Rows:
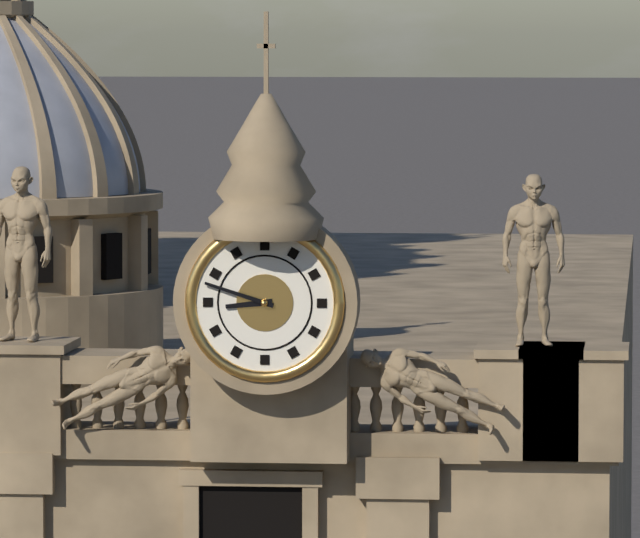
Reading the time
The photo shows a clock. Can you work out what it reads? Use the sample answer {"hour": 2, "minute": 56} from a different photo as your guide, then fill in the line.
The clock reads {"hour": 8, "minute": 48}
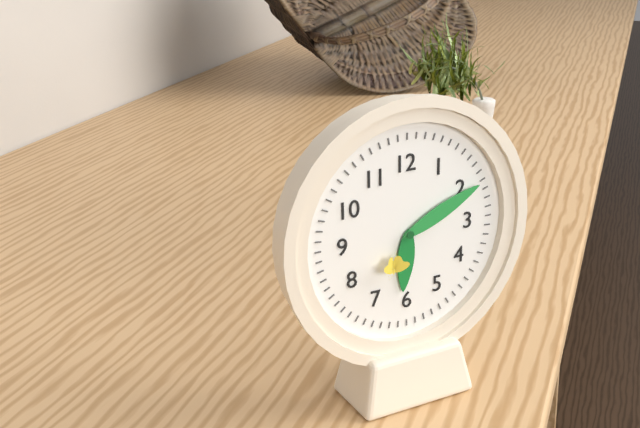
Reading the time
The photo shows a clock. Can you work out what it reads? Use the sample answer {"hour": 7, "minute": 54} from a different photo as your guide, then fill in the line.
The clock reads {"hour": 6, "minute": 11}
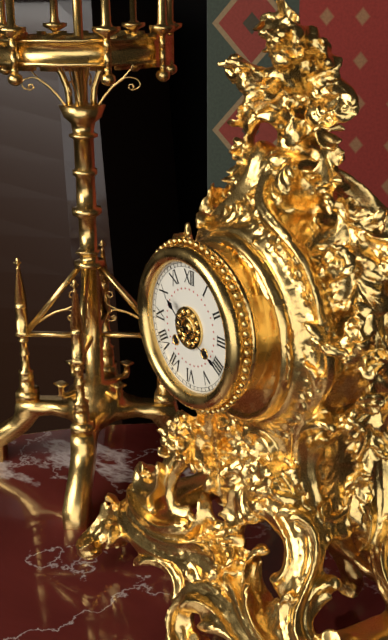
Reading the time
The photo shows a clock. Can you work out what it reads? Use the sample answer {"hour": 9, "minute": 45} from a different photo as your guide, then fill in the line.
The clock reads {"hour": 10, "minute": 19}
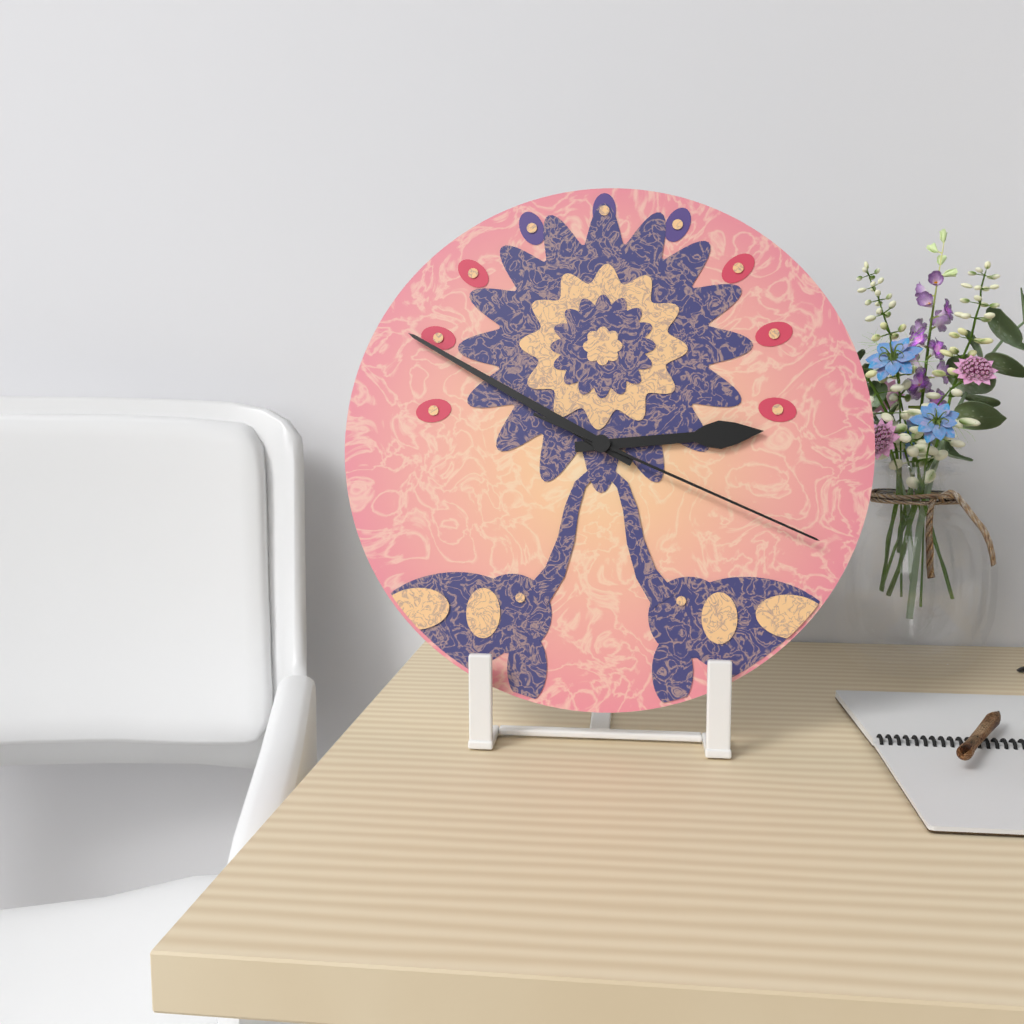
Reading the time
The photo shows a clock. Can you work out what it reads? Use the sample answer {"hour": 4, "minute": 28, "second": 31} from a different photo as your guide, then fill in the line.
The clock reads {"hour": 2, "minute": 50, "second": 19}
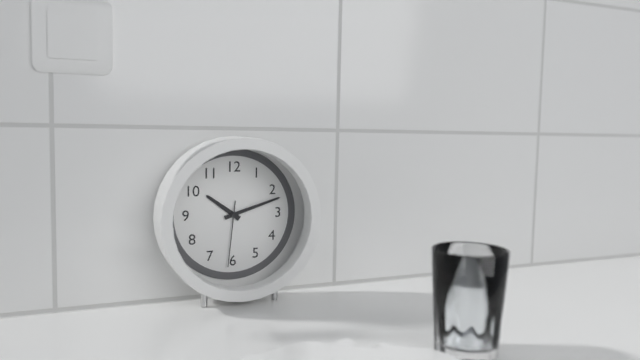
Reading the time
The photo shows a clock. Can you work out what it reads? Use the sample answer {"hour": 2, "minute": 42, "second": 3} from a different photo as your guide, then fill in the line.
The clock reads {"hour": 10, "minute": 12, "second": 31}
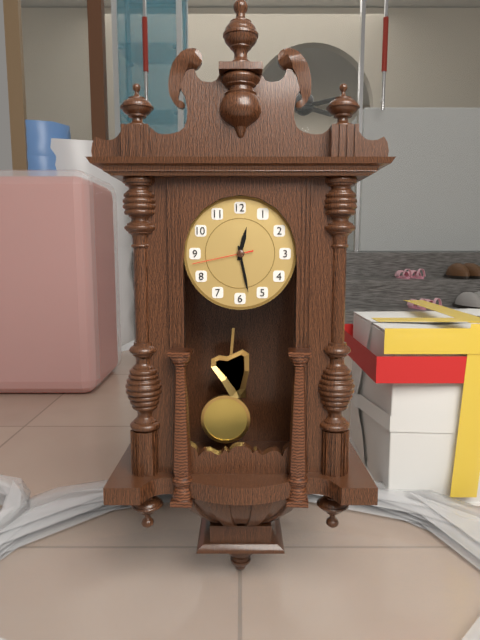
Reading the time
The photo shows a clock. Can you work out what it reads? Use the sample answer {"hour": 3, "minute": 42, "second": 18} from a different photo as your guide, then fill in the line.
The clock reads {"hour": 12, "minute": 28, "second": 43}
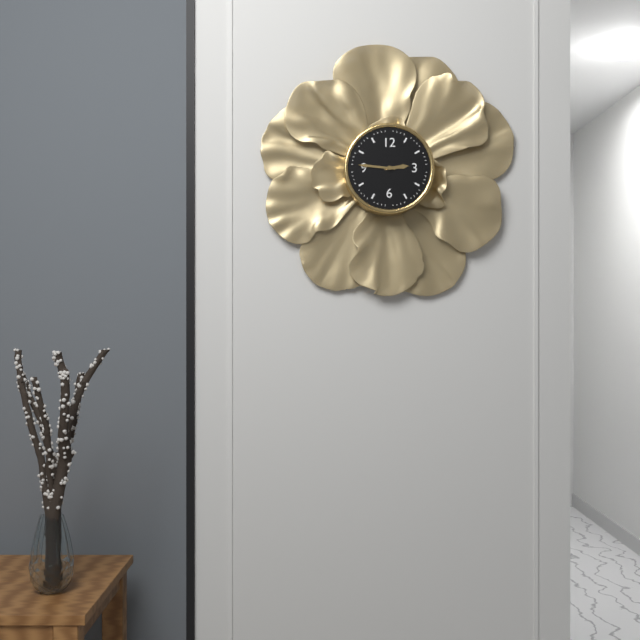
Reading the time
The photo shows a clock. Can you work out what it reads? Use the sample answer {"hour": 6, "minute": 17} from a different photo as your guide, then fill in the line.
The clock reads {"hour": 2, "minute": 46}
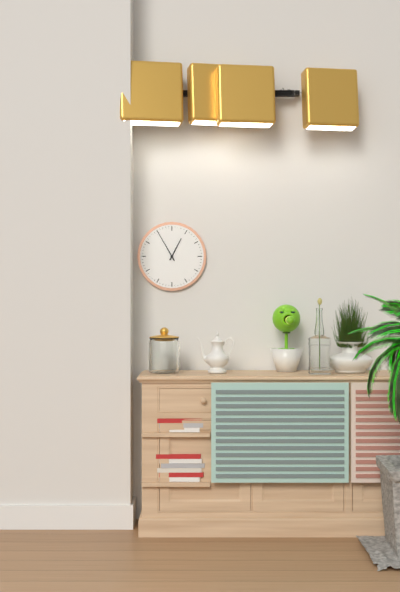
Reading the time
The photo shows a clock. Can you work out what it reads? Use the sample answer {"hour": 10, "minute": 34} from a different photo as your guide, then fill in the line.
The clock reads {"hour": 12, "minute": 55}
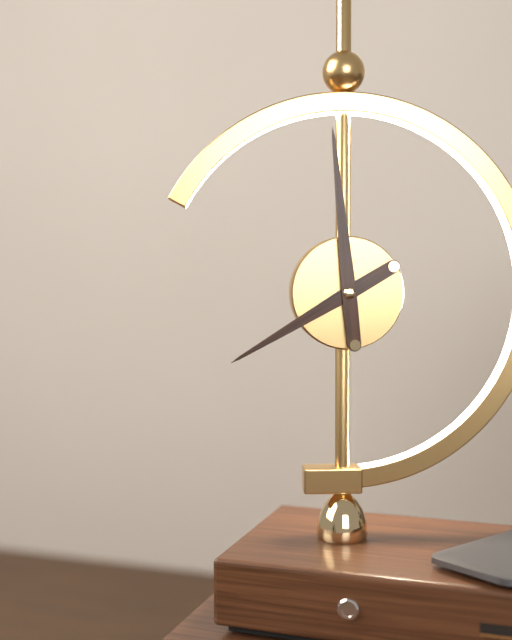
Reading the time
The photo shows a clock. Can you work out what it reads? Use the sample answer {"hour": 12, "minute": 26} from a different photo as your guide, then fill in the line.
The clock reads {"hour": 7, "minute": 59}
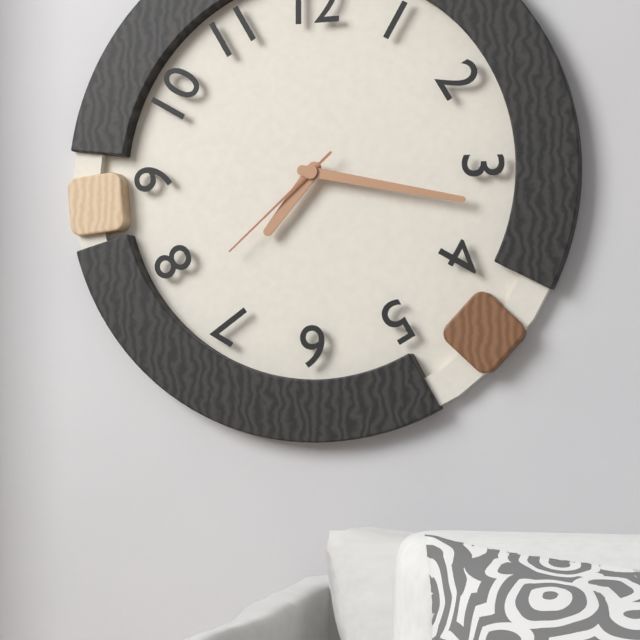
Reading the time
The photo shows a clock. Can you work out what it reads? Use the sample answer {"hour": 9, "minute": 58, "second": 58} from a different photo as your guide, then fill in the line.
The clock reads {"hour": 7, "minute": 17, "second": 38}
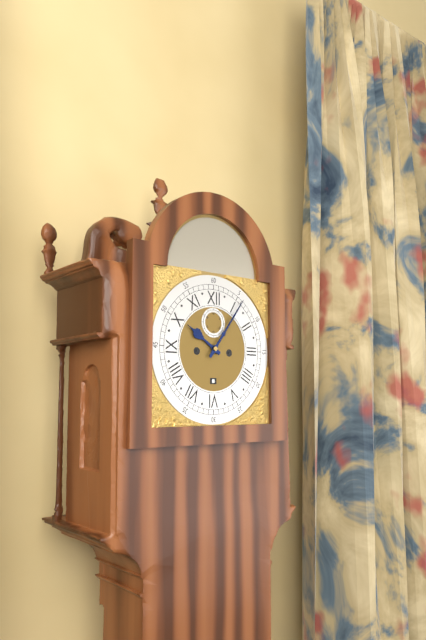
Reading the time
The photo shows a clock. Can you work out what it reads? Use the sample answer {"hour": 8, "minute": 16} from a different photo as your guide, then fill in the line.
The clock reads {"hour": 10, "minute": 6}
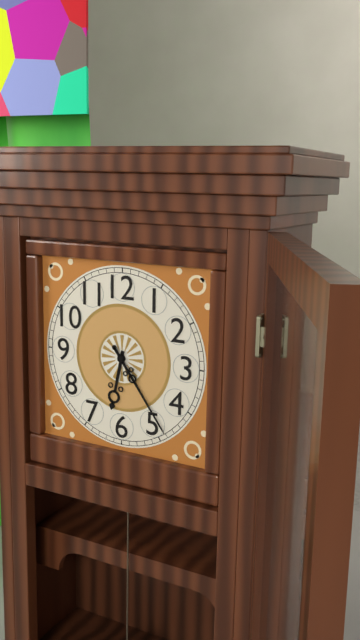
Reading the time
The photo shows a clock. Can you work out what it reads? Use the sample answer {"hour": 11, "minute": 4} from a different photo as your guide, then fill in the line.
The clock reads {"hour": 6, "minute": 24}
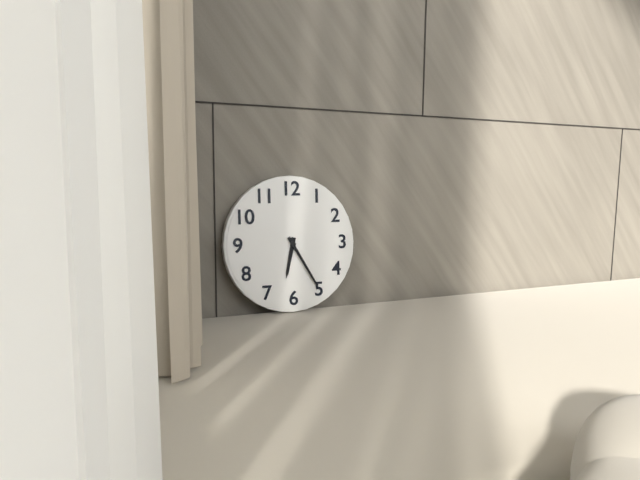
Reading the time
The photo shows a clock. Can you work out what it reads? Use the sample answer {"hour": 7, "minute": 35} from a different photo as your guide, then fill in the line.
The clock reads {"hour": 6, "minute": 25}
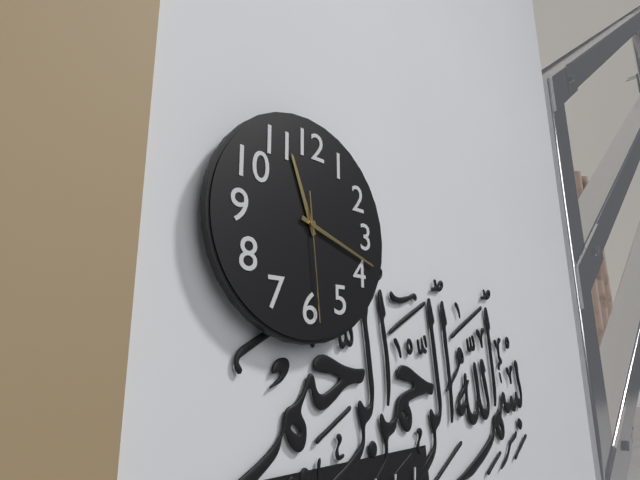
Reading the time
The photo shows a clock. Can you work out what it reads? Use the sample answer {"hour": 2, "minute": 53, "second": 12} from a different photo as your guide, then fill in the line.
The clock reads {"hour": 11, "minute": 18, "second": 29}
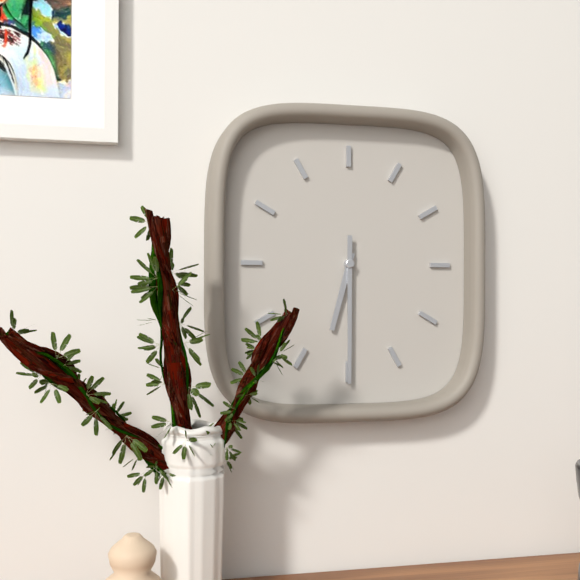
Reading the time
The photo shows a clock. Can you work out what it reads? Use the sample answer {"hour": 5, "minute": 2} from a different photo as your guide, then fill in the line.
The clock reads {"hour": 6, "minute": 30}
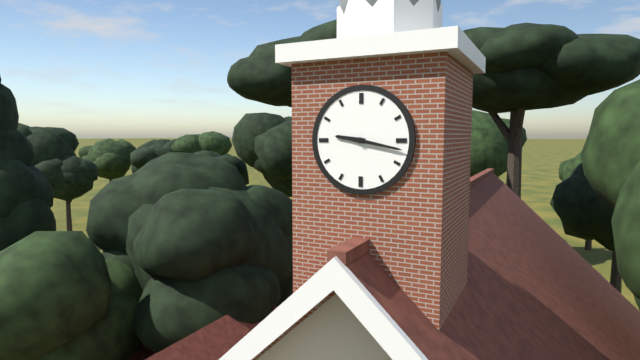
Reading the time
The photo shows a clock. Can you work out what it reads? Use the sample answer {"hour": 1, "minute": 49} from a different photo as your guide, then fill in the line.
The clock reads {"hour": 9, "minute": 17}
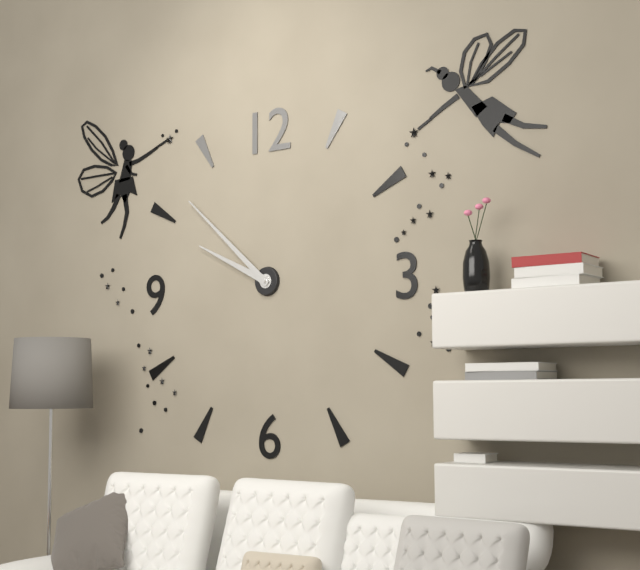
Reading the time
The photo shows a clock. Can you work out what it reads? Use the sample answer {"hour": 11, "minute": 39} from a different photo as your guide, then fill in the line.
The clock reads {"hour": 9, "minute": 52}
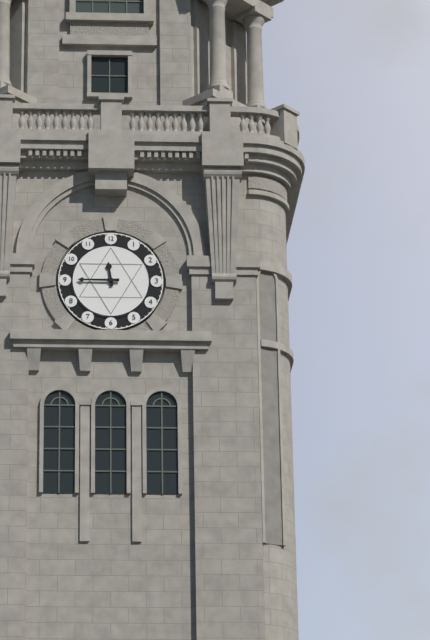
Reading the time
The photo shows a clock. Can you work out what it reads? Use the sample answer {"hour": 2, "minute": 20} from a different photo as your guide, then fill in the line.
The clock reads {"hour": 11, "minute": 45}
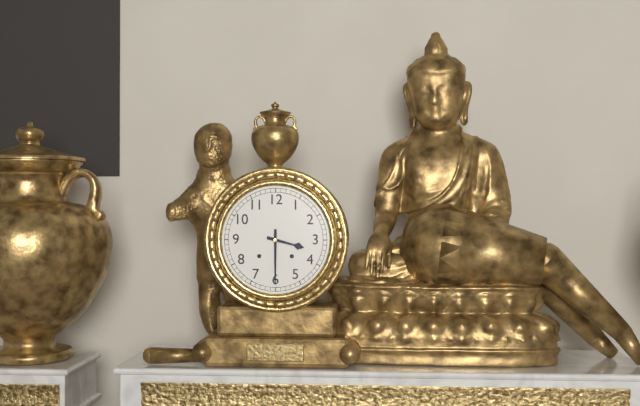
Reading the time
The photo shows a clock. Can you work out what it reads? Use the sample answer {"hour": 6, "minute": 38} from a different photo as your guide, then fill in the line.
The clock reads {"hour": 3, "minute": 30}
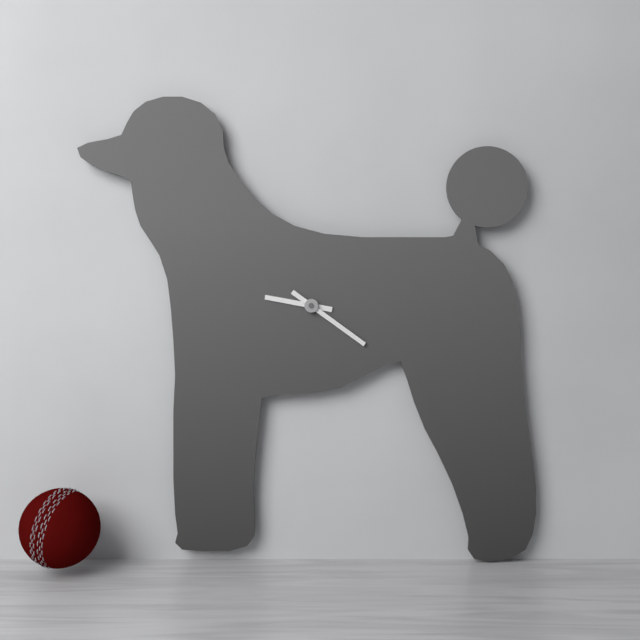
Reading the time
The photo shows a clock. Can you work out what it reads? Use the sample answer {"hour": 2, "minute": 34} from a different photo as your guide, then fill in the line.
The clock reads {"hour": 9, "minute": 21}
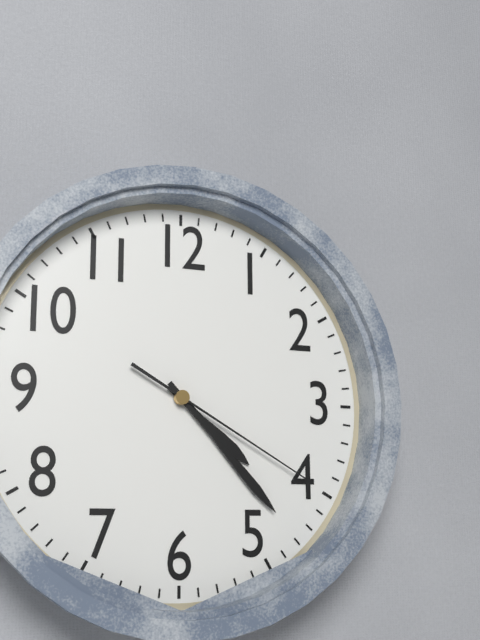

What to do:
Report each line in the listing above that contains the string "second". Treat uppercase and lowercase letters as different.

Finished task:
The photo shows a clock. Can you work out what it reads? Use the sample answer {"hour": 4, "minute": 28, "second": 31} from a different photo as your guide, then fill in the line.
The clock reads {"hour": 2, "minute": 50, "second": 19}
The photo shows a clock. Can you work out what it reads? Use the sample answer {"hour": 2, "minute": 42, "second": 3} from a different photo as your guide, then fill in the line.
The clock reads {"hour": 10, "minute": 12, "second": 31}
The photo shows a clock. Can you work out what it reads? Use the sample answer {"hour": 3, "minute": 42, "second": 18} from a different photo as your guide, then fill in the line.
The clock reads {"hour": 12, "minute": 28, "second": 43}
The photo shows a clock. Can you work out what it reads? Use the sample answer {"hour": 9, "minute": 58, "second": 58} from a different photo as your guide, then fill in the line.
The clock reads {"hour": 7, "minute": 17, "second": 38}
The photo shows a clock. Can you work out what it reads? Use the sample answer {"hour": 2, "minute": 53, "second": 12} from a different photo as your guide, then fill in the line.
The clock reads {"hour": 11, "minute": 18, "second": 29}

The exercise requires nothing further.